— Passage for review —
I don’t offer a full forgiveness pass, but I do think to your point about how we really do live in such a cancel culture, I’m not saying that’s never warranted, although I do wonder. But I would say that with a character like Henry, and a situation like this, maybe it’s a chance to try and just get a better look at all the myriad reasons that lead somebody to behave awfully.

And again, I think you can do that without forgiving them. You can do that without working with them again. You can do that without supporting them. But I think that we do ourselves a disservice, as humans in general, when we cut off the conversation completely, when we decide not to explore it at all, because it’s just too heinous to look at. “Never mind.” There’s very few human behaviors that aren’t worth investigating, I guess is my point.

DEADLINE: How much do you think Hollywood has truly changed since its Golden Age?

— Listed records —
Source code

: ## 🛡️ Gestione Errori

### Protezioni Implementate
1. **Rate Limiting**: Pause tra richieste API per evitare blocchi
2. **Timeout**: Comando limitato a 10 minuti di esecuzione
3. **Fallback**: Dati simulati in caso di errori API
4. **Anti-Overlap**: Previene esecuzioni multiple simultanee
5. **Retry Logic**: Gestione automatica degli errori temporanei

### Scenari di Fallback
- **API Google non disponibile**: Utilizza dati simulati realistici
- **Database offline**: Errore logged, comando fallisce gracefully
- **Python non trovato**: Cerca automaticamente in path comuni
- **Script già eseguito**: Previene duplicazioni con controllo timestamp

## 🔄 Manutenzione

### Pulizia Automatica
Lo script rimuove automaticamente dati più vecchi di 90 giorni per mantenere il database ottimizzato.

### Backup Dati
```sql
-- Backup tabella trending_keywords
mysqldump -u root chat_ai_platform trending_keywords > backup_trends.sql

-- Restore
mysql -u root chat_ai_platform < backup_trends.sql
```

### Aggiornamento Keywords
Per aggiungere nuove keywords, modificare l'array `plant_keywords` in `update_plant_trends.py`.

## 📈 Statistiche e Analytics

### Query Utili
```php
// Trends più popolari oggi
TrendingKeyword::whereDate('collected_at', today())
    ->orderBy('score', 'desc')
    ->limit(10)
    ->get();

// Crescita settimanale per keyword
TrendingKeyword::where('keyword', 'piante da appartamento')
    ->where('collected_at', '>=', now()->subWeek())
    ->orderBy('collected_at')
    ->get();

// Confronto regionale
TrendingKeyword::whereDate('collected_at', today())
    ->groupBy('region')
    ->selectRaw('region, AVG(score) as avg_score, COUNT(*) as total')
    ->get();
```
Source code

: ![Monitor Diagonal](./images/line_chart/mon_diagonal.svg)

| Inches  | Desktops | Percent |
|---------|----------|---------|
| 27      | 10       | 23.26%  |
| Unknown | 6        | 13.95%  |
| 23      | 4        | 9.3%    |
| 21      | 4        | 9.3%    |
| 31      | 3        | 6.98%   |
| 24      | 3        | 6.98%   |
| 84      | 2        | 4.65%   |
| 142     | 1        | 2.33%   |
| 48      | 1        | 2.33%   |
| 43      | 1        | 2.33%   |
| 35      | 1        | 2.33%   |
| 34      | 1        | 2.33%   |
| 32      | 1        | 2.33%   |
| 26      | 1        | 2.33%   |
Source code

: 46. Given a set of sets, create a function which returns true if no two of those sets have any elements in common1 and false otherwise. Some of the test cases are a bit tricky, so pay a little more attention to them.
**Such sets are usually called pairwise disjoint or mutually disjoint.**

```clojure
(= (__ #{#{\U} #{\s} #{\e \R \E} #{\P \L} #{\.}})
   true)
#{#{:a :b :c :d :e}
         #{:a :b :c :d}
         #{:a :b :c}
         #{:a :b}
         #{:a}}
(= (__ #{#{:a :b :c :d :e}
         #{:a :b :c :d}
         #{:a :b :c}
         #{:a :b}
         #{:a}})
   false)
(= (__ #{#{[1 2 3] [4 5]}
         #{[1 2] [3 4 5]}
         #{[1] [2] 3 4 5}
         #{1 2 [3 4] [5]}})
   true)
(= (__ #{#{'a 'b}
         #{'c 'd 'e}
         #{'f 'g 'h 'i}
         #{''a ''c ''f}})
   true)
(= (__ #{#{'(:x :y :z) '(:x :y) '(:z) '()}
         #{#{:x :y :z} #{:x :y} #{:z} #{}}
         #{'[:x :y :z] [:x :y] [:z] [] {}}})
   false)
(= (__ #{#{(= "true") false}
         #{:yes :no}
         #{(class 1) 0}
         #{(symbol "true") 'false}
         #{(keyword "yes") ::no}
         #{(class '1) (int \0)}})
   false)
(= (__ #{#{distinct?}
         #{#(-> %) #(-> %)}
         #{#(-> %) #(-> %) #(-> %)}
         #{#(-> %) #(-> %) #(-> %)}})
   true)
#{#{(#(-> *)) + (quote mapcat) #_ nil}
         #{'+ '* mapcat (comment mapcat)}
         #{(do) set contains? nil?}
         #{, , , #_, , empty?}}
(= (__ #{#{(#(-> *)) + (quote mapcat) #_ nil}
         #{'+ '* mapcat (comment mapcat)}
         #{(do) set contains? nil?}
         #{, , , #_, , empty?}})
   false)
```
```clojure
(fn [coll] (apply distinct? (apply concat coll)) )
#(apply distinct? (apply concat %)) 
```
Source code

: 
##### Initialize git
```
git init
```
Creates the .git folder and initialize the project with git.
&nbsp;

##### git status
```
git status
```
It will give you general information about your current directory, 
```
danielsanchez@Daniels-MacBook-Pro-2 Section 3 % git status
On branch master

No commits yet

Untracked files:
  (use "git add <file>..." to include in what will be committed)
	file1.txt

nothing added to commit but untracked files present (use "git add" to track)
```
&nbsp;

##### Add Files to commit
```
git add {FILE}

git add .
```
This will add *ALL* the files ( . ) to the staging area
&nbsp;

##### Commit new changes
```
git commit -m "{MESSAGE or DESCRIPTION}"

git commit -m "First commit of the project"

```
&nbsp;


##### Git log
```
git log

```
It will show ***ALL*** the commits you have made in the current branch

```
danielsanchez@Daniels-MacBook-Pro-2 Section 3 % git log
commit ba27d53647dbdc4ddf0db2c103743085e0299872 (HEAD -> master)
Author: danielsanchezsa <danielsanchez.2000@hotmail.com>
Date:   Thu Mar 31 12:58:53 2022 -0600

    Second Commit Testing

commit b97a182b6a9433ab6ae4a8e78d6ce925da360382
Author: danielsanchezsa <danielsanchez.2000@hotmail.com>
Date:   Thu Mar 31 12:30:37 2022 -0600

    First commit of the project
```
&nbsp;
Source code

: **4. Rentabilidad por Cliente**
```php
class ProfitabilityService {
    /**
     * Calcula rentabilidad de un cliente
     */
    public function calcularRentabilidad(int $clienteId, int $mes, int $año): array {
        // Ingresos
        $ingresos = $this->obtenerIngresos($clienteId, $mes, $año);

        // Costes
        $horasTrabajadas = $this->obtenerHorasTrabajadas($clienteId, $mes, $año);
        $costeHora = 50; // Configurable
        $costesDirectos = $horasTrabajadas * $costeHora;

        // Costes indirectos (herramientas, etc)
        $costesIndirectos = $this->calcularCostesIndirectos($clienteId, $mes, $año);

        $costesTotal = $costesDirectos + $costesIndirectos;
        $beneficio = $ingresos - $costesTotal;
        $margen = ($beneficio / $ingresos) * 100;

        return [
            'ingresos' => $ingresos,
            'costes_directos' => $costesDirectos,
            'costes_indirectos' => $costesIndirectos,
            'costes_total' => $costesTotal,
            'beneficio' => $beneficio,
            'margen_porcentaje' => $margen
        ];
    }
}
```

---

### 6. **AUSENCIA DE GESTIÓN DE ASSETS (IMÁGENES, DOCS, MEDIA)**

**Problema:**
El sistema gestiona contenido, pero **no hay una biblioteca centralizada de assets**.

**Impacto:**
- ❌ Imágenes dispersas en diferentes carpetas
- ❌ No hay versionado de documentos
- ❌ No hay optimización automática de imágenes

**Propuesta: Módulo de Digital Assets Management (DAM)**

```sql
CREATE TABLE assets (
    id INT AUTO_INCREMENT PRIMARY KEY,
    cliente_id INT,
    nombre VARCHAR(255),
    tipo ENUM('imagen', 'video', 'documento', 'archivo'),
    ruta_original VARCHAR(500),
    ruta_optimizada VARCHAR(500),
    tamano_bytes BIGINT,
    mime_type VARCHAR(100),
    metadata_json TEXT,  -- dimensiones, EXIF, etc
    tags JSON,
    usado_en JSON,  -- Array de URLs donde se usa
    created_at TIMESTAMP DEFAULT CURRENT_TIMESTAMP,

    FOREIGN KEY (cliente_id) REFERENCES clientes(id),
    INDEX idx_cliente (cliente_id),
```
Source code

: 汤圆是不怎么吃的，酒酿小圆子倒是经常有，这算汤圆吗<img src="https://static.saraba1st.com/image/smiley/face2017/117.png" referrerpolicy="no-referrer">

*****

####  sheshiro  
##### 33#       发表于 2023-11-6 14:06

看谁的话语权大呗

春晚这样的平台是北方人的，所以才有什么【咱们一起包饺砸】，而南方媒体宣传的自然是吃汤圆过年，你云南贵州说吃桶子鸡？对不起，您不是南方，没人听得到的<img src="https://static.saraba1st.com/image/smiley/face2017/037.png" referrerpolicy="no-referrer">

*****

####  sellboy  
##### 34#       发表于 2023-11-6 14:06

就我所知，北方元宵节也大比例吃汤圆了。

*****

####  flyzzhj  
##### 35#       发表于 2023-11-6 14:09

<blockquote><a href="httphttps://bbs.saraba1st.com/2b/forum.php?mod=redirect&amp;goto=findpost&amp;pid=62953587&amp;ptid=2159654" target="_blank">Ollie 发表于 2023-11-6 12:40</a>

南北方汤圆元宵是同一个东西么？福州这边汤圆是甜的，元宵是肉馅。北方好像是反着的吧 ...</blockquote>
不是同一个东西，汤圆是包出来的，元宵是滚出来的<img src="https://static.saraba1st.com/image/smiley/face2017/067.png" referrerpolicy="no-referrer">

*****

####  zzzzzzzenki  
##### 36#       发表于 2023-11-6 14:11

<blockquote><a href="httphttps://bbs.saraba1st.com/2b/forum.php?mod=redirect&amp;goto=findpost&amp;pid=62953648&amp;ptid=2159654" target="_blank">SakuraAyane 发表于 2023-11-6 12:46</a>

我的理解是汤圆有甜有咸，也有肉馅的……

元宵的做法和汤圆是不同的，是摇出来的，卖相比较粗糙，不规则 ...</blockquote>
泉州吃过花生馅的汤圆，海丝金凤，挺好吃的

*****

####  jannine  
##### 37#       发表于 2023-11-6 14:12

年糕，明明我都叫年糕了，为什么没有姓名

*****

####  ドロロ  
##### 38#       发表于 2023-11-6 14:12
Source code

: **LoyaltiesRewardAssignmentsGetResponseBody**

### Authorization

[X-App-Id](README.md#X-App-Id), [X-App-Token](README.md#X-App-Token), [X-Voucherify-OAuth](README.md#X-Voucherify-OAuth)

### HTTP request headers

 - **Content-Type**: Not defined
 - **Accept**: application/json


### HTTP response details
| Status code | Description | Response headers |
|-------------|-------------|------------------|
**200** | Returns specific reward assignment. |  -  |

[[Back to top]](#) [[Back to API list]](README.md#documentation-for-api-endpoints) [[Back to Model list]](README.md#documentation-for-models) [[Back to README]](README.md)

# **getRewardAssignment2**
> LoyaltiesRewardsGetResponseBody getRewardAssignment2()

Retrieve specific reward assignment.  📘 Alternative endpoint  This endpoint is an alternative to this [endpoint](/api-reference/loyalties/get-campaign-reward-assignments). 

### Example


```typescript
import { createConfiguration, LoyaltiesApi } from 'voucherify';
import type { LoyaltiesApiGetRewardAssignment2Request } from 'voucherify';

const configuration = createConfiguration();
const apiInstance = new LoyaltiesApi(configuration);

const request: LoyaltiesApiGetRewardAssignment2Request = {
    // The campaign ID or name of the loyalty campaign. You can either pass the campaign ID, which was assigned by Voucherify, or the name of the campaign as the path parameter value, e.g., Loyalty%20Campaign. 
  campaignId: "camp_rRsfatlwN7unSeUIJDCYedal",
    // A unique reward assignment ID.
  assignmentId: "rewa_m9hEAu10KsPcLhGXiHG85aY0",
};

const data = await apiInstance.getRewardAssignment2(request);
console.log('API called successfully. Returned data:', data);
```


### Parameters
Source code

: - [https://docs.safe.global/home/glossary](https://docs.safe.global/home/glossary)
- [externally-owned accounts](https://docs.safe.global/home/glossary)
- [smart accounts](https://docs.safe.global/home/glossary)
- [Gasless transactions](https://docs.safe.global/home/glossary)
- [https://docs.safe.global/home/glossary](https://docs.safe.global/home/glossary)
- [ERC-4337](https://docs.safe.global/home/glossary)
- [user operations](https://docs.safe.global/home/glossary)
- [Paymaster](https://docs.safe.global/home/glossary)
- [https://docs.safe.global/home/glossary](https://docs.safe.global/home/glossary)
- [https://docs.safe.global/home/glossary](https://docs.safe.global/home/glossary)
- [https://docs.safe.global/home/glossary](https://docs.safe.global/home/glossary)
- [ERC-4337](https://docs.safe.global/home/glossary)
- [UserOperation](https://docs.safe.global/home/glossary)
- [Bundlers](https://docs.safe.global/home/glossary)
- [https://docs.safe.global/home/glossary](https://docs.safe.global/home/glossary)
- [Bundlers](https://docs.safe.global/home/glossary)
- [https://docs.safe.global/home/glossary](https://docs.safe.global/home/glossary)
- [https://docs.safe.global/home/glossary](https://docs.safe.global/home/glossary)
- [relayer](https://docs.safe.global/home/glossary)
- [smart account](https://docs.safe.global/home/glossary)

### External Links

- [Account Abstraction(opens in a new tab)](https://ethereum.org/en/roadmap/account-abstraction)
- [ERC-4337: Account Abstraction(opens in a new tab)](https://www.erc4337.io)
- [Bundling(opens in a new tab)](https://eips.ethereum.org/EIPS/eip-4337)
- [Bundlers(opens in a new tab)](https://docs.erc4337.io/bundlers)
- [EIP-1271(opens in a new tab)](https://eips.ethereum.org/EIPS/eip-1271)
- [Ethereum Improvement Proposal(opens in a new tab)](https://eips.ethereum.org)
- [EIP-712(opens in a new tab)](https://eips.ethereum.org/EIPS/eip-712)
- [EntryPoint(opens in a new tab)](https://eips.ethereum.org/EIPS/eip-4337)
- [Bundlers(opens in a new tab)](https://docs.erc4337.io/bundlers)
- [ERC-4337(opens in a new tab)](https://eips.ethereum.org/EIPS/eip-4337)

— Task objective —
In the interview passage, list each thing that follows the words "You can do that without". The records have no connection to the interview passage.

— Reply —
- forgiving them
- working with them again
- supporting them